I’ve been trying to implement a basic vector add using CUDA C, and I was playing around with using the cudaHostRegister() function to get a feel for how to use mapped pinned memory. However, it seems like there are either some race conditions I didn’t account for, or I don’t fully understand how the mapping works. The code typically works fine for N < 100, but for higher N, it consistently gives me c[i] = 0 for all i. Here’s a pastebin with the code in question. Thanks! http://pastebin.com/p92nbQZW
In case it’s relevant (I’m new to CUDA), my compiler commands are:
nvcc -std=c++11 -c -o vec.o vec.cu
nvcc -std=c++11 -o vec vec.o
GPU kernel launches are asynchronous. This means control is returned to the host thread immediately, without waiting for the kernel to begin executing, or completing. When using ordinary device memory, this would be less of an issue for this case, since you would immediately follow the kernel call with a cudaMemcpy operation, to copy the data back to the host, and this operation is blocking/synchronizing. That means that the operation will not begin until all previous CUDA activity (e.g. the kernel) is complete, and it will not return control to the host thread until the data copy operation is complete.
All that is out the window when you use host-mapped memory (since you have no requirement to use cudaMemcpy). So you need to synchronize the host thread, so that it does not begin checking the results until the kernel operation is complete.
So put a cudaDeviceSynchronize() call in right after the kernel call. I think you’ll get better results.
Thanks. I completely forgot that kernel launches were asynchronous, and that addition seems to address at least part of the problem. However, for higher N (N > 10k now, instead of N > 100), the assertion still fails (typically at i = 1 with c = 0 instead of 1). Any ideas?
first of all, please add proper cuda error checking to your kernel call. If you don’t know what proper cuda error checking is, please google “proper cuda error checking” and take the first hit. Then study how to properly check a kernel call for errors.
After that, learn to use cuda-memcheck, any time you are having trouble with a cuda code, before asking others for help. Even if you don’t understand the output, it will be useful for others trying to help you.
This computation could not possibly be correct:
int bytes = (N * sizeof(int) + 4095)/4096;
Suppose N is 10. I need 40 bytes (at least). 10*4 +4095 is 4135. 4135/4096 (integer division) is 1.
I’m not really sure what you’re doing with valloc, the adjustment of sizes and whatnot. I don’t intend to debug that any further for you.
If you use a simple modification of the cuda vectorAdd sample code (e.g. using malloc, and correctly computing sizes of allocations) I think you’ll have better results.
Also, on the subject of error checking, using an assert against cudaSuccess is throwing away useful information.
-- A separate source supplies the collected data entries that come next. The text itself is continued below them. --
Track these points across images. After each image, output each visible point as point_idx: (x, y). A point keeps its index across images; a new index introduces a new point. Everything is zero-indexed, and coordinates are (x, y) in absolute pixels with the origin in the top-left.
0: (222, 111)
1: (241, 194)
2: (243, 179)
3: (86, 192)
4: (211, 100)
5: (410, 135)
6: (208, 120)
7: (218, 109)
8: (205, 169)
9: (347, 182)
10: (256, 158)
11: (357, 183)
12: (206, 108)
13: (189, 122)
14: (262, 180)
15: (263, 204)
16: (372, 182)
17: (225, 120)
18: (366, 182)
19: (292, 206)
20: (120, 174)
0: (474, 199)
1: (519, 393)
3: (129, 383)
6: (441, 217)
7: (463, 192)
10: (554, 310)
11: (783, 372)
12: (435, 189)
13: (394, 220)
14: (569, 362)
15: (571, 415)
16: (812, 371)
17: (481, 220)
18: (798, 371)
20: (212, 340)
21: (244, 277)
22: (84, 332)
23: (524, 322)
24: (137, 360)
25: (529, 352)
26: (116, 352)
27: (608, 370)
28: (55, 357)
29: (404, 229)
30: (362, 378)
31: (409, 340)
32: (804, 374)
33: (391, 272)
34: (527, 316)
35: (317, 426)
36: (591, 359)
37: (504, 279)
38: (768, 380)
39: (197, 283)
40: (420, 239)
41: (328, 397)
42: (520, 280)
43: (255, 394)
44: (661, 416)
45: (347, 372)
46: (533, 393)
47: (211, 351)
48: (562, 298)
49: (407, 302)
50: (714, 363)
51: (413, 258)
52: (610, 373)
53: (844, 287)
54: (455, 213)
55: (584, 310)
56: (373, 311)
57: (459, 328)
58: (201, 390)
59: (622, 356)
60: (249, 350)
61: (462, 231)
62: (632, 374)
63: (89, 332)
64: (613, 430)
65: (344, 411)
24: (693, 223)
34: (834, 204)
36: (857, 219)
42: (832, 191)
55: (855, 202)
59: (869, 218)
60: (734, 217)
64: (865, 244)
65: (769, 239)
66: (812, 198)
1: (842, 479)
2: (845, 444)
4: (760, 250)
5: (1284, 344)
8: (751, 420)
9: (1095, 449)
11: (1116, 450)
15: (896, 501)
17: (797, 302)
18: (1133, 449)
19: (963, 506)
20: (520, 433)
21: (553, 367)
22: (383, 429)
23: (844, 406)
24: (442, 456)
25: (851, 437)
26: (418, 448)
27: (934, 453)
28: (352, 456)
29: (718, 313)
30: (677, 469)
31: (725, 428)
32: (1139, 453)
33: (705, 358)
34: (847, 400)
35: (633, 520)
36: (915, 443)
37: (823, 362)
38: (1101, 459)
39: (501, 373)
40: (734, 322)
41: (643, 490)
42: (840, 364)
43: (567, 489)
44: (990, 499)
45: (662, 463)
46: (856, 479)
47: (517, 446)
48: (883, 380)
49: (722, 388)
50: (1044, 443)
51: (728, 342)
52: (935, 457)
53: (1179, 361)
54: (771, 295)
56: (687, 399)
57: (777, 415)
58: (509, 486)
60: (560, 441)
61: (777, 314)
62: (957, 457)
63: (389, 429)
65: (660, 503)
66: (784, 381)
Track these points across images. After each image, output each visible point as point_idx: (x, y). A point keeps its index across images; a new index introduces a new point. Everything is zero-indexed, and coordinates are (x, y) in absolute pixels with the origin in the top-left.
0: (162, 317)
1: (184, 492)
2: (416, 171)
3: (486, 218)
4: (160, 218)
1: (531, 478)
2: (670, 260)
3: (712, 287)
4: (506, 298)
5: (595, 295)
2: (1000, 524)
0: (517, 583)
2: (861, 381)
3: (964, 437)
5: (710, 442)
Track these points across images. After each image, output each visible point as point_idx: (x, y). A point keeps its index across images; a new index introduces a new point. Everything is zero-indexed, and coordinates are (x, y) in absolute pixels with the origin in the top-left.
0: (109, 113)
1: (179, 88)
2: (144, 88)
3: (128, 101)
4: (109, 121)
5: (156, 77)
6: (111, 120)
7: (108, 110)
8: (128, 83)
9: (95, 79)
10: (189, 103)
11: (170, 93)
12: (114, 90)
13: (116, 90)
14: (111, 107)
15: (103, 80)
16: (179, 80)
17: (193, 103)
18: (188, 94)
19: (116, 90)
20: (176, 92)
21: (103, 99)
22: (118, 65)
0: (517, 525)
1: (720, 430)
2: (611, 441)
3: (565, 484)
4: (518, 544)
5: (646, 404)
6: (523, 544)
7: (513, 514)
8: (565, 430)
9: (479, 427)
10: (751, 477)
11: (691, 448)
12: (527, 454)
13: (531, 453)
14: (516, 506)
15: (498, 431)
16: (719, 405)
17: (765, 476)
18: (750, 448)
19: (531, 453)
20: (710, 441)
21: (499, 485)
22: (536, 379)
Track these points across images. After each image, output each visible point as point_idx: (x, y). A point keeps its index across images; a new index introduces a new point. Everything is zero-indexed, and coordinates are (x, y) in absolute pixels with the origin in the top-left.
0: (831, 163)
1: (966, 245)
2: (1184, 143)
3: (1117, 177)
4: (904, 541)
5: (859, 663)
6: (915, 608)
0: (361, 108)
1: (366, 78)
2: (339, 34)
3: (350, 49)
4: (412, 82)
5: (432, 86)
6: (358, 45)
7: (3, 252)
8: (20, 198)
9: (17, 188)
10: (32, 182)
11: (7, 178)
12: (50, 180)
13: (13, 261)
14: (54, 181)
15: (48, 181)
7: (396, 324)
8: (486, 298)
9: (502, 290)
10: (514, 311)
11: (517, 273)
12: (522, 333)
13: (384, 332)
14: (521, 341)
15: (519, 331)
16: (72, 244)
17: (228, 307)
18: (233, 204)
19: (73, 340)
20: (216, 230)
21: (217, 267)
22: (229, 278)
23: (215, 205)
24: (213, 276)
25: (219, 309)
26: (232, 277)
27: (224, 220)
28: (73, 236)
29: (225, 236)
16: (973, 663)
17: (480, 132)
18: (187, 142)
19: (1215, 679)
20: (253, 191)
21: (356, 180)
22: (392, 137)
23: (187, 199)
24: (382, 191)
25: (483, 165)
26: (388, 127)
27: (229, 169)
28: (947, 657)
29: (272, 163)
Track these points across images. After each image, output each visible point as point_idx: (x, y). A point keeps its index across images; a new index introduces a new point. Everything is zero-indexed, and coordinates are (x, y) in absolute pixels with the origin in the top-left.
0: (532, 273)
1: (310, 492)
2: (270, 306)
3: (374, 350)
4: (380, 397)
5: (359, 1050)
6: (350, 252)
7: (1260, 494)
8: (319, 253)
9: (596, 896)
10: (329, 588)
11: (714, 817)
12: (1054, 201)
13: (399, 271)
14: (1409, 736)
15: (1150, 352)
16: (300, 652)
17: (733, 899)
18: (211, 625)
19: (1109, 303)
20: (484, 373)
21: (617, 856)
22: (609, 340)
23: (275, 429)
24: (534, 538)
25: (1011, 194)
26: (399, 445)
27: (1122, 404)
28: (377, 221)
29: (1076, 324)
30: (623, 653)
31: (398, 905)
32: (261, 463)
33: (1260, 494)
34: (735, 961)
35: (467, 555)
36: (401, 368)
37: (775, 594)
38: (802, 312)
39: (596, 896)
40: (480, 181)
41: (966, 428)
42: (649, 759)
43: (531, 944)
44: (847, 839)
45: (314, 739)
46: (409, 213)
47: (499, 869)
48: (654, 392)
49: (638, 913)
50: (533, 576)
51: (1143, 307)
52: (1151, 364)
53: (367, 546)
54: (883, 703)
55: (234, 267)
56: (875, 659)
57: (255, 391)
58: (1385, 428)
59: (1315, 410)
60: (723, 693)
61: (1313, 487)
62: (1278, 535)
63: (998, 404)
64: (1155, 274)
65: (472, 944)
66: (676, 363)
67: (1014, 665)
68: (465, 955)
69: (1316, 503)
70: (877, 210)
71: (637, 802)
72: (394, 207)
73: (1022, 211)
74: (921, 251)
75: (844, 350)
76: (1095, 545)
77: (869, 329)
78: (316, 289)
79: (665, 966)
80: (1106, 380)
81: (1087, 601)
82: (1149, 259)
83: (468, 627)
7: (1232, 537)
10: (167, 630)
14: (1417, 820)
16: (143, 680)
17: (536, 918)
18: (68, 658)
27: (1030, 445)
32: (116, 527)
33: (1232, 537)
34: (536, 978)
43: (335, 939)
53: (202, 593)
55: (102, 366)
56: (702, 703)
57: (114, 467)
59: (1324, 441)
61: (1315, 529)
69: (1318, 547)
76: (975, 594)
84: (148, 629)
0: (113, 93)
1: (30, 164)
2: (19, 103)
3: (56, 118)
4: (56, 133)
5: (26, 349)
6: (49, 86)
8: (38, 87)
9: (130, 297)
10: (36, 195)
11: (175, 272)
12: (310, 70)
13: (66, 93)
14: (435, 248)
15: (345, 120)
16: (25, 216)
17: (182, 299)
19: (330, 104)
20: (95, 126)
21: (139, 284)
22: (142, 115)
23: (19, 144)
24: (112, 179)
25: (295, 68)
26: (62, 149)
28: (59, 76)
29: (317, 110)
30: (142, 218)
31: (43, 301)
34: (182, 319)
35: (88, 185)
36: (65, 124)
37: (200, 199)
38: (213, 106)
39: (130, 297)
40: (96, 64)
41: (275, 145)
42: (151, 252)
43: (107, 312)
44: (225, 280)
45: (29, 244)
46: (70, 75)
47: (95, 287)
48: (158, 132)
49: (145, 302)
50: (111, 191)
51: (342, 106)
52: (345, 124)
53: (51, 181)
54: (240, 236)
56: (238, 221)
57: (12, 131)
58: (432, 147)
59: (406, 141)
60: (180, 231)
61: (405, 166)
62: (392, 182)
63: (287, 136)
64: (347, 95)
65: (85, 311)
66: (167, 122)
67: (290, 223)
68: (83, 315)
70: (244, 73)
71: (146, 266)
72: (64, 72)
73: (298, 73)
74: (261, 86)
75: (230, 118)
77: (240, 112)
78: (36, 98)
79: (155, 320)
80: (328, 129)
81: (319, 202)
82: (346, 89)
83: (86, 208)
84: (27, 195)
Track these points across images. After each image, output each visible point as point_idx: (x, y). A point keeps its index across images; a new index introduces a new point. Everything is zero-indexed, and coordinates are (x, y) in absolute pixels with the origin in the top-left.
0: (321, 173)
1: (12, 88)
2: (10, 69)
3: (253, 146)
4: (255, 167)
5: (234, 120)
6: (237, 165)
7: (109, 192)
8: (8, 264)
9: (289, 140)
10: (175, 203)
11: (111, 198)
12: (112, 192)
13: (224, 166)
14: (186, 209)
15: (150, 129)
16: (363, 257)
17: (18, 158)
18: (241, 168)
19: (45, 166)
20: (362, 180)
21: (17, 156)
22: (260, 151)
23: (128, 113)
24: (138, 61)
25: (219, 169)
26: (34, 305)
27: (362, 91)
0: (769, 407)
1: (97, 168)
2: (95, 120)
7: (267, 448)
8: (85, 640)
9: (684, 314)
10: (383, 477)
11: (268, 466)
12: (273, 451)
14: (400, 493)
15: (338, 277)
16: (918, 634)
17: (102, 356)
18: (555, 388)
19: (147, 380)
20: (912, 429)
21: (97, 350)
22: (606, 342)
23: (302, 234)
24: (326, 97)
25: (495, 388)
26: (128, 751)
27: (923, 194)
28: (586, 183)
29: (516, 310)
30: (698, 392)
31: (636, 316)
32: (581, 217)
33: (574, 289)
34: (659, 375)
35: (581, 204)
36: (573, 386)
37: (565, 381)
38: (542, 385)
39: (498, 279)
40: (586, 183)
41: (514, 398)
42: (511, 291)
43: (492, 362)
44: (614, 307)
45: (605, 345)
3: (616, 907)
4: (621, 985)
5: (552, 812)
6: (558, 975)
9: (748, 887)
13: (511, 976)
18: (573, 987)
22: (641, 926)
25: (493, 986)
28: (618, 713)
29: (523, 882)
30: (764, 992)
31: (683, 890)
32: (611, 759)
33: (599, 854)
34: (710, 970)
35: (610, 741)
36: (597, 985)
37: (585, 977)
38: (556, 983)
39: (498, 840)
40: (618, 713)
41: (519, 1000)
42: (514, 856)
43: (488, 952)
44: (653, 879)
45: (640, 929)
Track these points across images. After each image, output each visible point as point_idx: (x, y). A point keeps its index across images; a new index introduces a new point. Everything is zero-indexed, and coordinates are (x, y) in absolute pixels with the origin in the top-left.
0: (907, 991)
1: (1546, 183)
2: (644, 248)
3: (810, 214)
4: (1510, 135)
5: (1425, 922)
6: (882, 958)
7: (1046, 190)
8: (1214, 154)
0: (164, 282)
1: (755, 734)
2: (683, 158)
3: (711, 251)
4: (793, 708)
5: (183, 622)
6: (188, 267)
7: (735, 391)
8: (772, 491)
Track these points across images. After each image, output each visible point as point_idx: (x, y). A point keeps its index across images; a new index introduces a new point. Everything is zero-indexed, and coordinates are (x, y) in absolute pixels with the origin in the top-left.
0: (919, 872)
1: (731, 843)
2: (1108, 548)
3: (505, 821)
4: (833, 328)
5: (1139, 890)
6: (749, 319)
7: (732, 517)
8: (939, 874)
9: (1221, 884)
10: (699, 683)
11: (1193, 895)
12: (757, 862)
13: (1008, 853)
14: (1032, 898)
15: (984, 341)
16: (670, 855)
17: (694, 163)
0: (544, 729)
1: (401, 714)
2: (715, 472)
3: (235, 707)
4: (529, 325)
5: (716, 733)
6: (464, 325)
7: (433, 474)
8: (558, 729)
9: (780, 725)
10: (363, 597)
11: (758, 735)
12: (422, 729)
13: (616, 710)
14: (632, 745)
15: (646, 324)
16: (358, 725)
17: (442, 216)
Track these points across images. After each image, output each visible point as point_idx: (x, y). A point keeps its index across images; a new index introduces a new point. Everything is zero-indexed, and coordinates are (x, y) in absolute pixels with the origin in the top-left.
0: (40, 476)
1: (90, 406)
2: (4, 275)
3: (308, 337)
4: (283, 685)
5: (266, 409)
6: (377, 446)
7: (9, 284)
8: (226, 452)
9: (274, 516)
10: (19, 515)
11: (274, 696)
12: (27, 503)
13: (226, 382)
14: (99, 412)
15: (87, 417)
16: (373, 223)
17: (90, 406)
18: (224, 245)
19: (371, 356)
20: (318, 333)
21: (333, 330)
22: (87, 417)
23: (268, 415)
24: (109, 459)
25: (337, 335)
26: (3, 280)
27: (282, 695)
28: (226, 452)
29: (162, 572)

If you study the proper cuda error checking information, you’ll see how to decode that into a text string. This will be useful later when you fix the other errors and you crank BLK up to a number greater than 65535. You’ll run into the next limit and the well-decoded error checking will give you a hint.
I appreciate the pointers regarding error-checking and cuda-memcheck. I will definitely use them in the future – again, I’m new to CUDA, and I didn’t know those tools existed until now.
A final question regarding cudaHostRegister(). You’re saying I should just be able to use malloc() to do my allocations, and that my mucking about with the number 4096 seemed dumb/unnecessary. However, I read in the documentation that the function asks for a page-aligned allocation of memory. Was I reading about an old standard, or does cudaHostRegister() just page-lock all the pages that the memory I malloc()'d is resident in?
The documentation for cudaHostRegister:
“Page-locks the memory range specified by ptr and size and maps it for the device(s) as specified by flags.”
cudaHostRegister doesn’t allocate anything, and never did to my knowledge. You use cudaHostRegister after performing an allocation, e.g. via malloc, or you combine the two into one step using cudaHostAlloc.
I’m also not sure why we would need to discuss alignment at this point. Sure alignment is important, but it’s not in any way the crux of the error or really that relevant to what is going on here.
Since you were passing cudaHostRegister a size much smaller (/4096) than what was actually needed, only a small portion of the necessary memory was actually mapped, so your kernel was accessing much of the data out-of-bounds.
If you’re trying to compute a necessary amount of bytes which is apparently what you were doing, and in fact what the function needs, I have no idea why you were dividing that quantity by 4096.